Walck v. Lower Towamensing Twp. Zoning Hrg. Bd., --- A.2d ---, 2008 WL 161011 (Pa. Commw. 2008).
In Walck v. Lower Towamensing Twp. Zoning Hrg. Bd., the Pennsylvania Commonwealth Court determined whether the Nutrient Management Act (NMA) and its attendant regulations preempt enforcement of a local zoning ordinance regarding the long-term stockpiling of a large quantity of sewage sludge on a farming operation. Under the township’s ordinance, agriculture was a permitted use in the R-1 district but intensive agricultural activities, including the storage and processing of liquid and solid waste, was prohibited.

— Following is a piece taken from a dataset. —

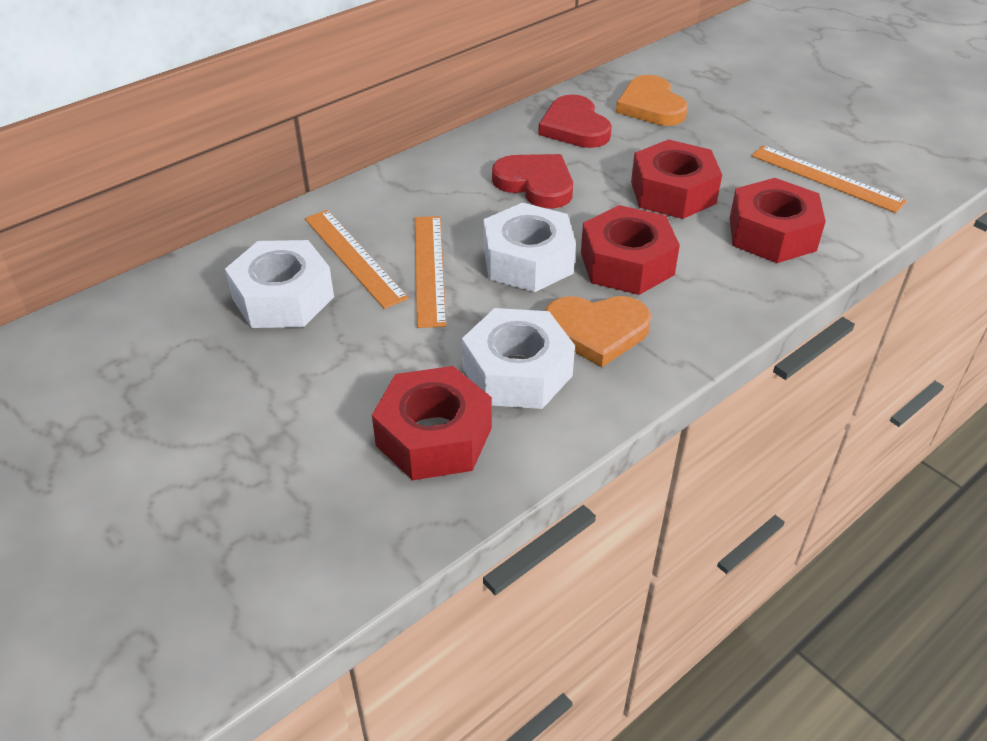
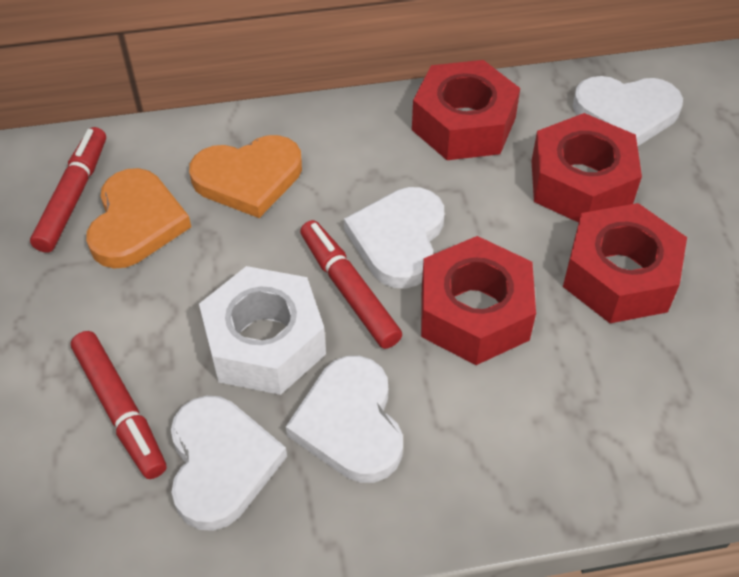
orange ruler: 3 -> 0
red heart: 2 -> 0
red marker: 0 -> 3
white heart: 0 -> 4
white nut: 3 -> 1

In response to complaints about a landowner (the Landowner) who had stockpiled more than 100 tons of sewage sludge on its property, the township zoning officer issued an enforcement notice. The Landowner appealed the enforcement notice to the zoning hearing board (the Board) contending that the local zoning ordinance was preempted because the application of nutrients to soil is regulated by the NMA. The Board and the trial court rejected the challenge and the Landowner appealed to the Commonwealth Court. The court specifically rejected that the NMA exempts large quantities of sludge and waste from all other regulation. The court found that under the NMA, the State Conservation Commission (the SCC) is vested with the authority to review and approve nutrient management plans and that any local regulation must be consistent with the NMA. However, the court found that there was no evidence that the Landowner had an approved nutrient management plan. The court recommended that the Landowner either get an SCC approved nutrient management plan or, preferably, only receive shipments of sludge in amounts that can be readily applied.